# Start of Provided passage

5. Supplier Standards and Code of Conduct
All suppliers are expected to comply with the key principles of the MJF Supply Chain Partner Code of Conduct and this Policy. Mandatory standards cover ethical business conduct, human rights, labour practices, environmental management, product quality and safety, information security, grievance mechanisms, and non-retaliation. Suppliers must maintain management systems to ensure ongoing compliance and improvement. Any required exemption from these requirements shall be brought to the Organization’s notice immediately and prior to execution or implementation for review and mutual agreement.

6. Implementation and Monitoring
All suppliers who are intended to sign Supply Agreements are expected to confirm their alignment with this policy by completing the Supplier Capability Assessment during the supplier selection and onboarding process. Approved suppliers are required to complete the assessment periodically thereafter, once every three years. In the event of any gaps in alignment, the Supplier is required to provide the Organization with an acceptable plan to achieve full compliance with this Policy.
Supplier performance shall be evaluated through annual or biannual reviews, self-assessments, scoring mechanisms, and risk-based verification activities, including documentation reviews, virtual assessments, and on-site audits where appropriate. Progress shall be reviewed periodically and reported to relevant stakeholders as appropriate.

  • Training and Awareness: Provide procurement teams with training on quality, food safety and sustainable procurement principles and best practices.
  • Performance Metrics: Establish measurable KPIs to track procurement sustainability, including supplier compliance rates, carbon footprint reduction, and percentage of eco-friendly purchases.
  • Review and Reporting: Conduct periodic audits and report on quality, food safety and sustainable procurement progress to stakeholders.

# End of Provided passage
# Start of Dataset

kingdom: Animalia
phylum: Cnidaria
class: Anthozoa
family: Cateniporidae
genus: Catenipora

# End of Dataset

• Things to do:
• a. In the supplier policy, how often must approved suppliers complete the Supplier Capability Assessment after onboarding?
• b. Reproduce the supplier policy word for word from "Supplier performance shall" to "stakeholders as appropriate.".

• Solution set:
• a. Once every three years.

• b.
Supplier performance shall be evaluated through annual or biannual reviews, self-assessments, scoring mechanisms, and risk-based verification activities, including documentation reviews, virtual assessments, and on-site audits where appropriate. Progress shall be reviewed periodically and reported to relevant stakeholders as appropriate.